その動作に榊戒人の眉が少しピクッ、と動く。
「まったく、まったくぅ。このワタクシがめんどくさいですって?ひどい話ですねぇ!」
そして、榊戒人は語尾を強くしながら言う。
「ああ。まったくだ。なんでオレはこんなにもめんどくさいヤツを相手にしなきゃならないんだ。オレはこの勝負に早く勝って帰りたいってのに。」
それに対し、高尾は榊戒人の言葉をなんとも思っていないように(いや、実際、何も思っていないのだが、)言った。
その言葉に榊戒人の眉がピクピクピクッ、と気持ち悪い風に異常に動く。
「まったく、まったくぅ!仕方ありませんね!じゃ、早くやりましょうか!」
そして、榊戒人はキレイな言葉遣いながらも、怒気を滲ませながらこう言った。
そして、2人の戦いが始まった。
先に仕掛けたのは、珍しく高尾の方からだった。
高尾は、右手に手にした拳銃で榊戒人を撃つ。
が、見えていた榊戒人は幻属性の魔法で作られた幻で、高尾の弾が体を貫いた瞬間、消えてしまった。
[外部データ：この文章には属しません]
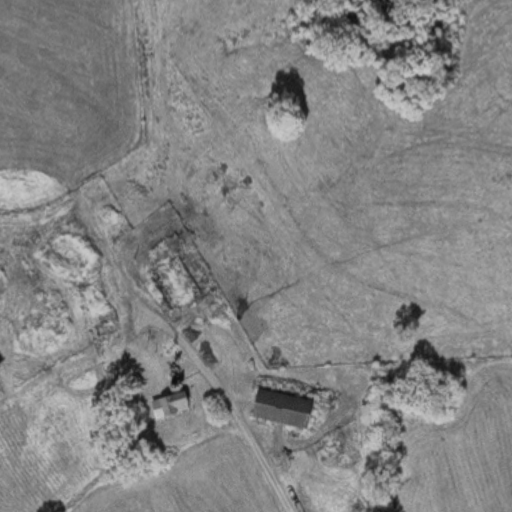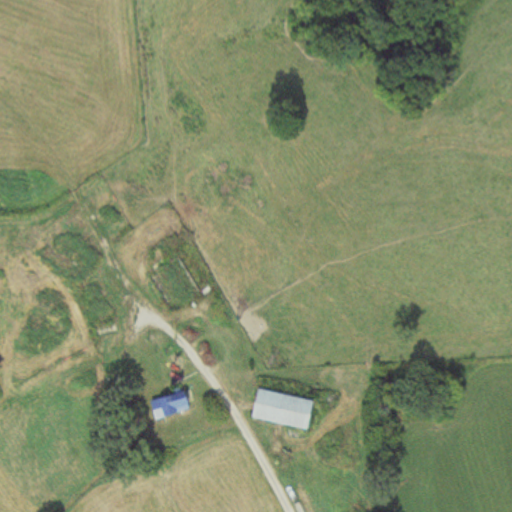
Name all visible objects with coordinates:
building: (75, 257)
building: (176, 285)
building: (177, 405)
building: (277, 410)
road: (266, 470)
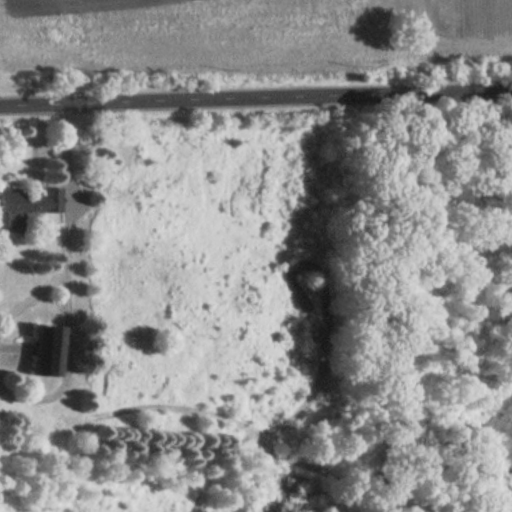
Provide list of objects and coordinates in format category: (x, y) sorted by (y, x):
crop: (455, 30)
crop: (195, 33)
road: (256, 97)
building: (28, 202)
building: (22, 204)
building: (47, 346)
building: (47, 350)
road: (74, 359)
road: (211, 412)
road: (61, 456)
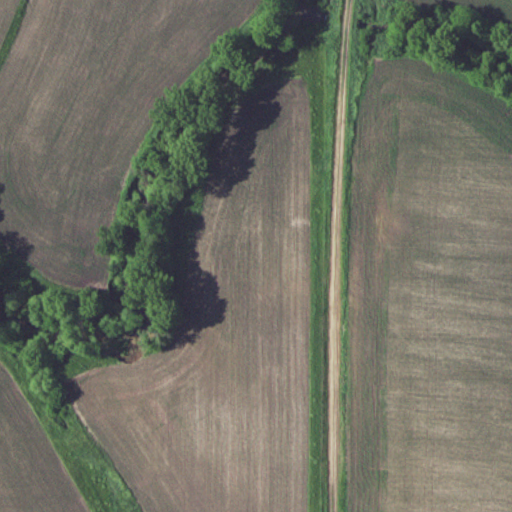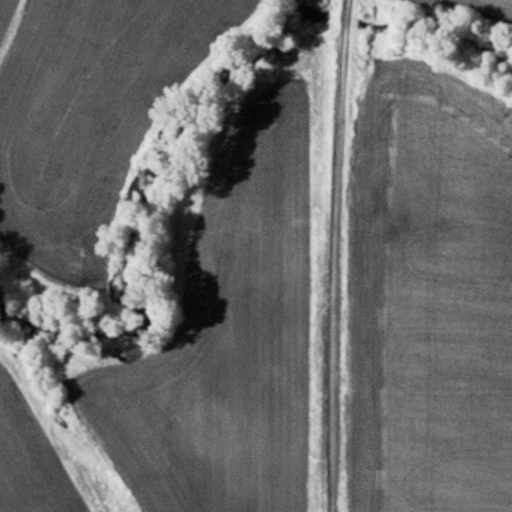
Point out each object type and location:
road: (338, 256)
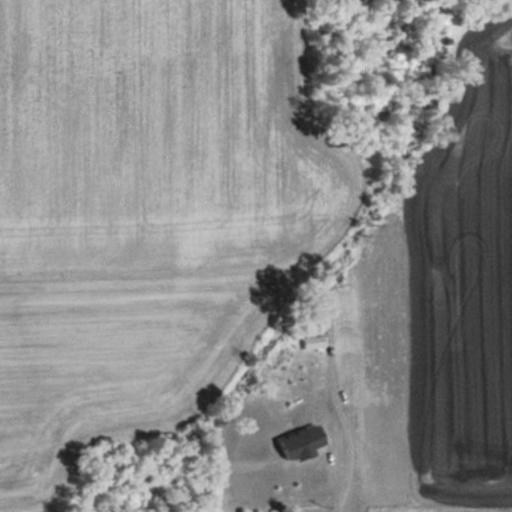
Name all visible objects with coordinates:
building: (303, 443)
そして、幻属性の魔法でみえなくなっている榊戒人は高尾に向けて、右腕を向けた。
そして、先ほどよりも強力な、怒りが滲んだような力属性の魔法が放たれる。
だが、それが、高尾に届くことはなかった。
高尾は榊戒人が放った力属性の魔法が自らに届く前に、その魔法の真正面から音属性の下級魔法、衝撃を放って威力を相殺させたのだ。
「な!?バカな!?なぜ? ワタクシの魔法がこんな簡単に破られるわけがない。なぜ、なぜなんだ?」
その光景に榊戒人は漠然とした表情でそう言った。
そして、目の前のことが信じられないというものと、高尾に対する恐怖がこもったもの、2つの視線を高尾響弥に向けた。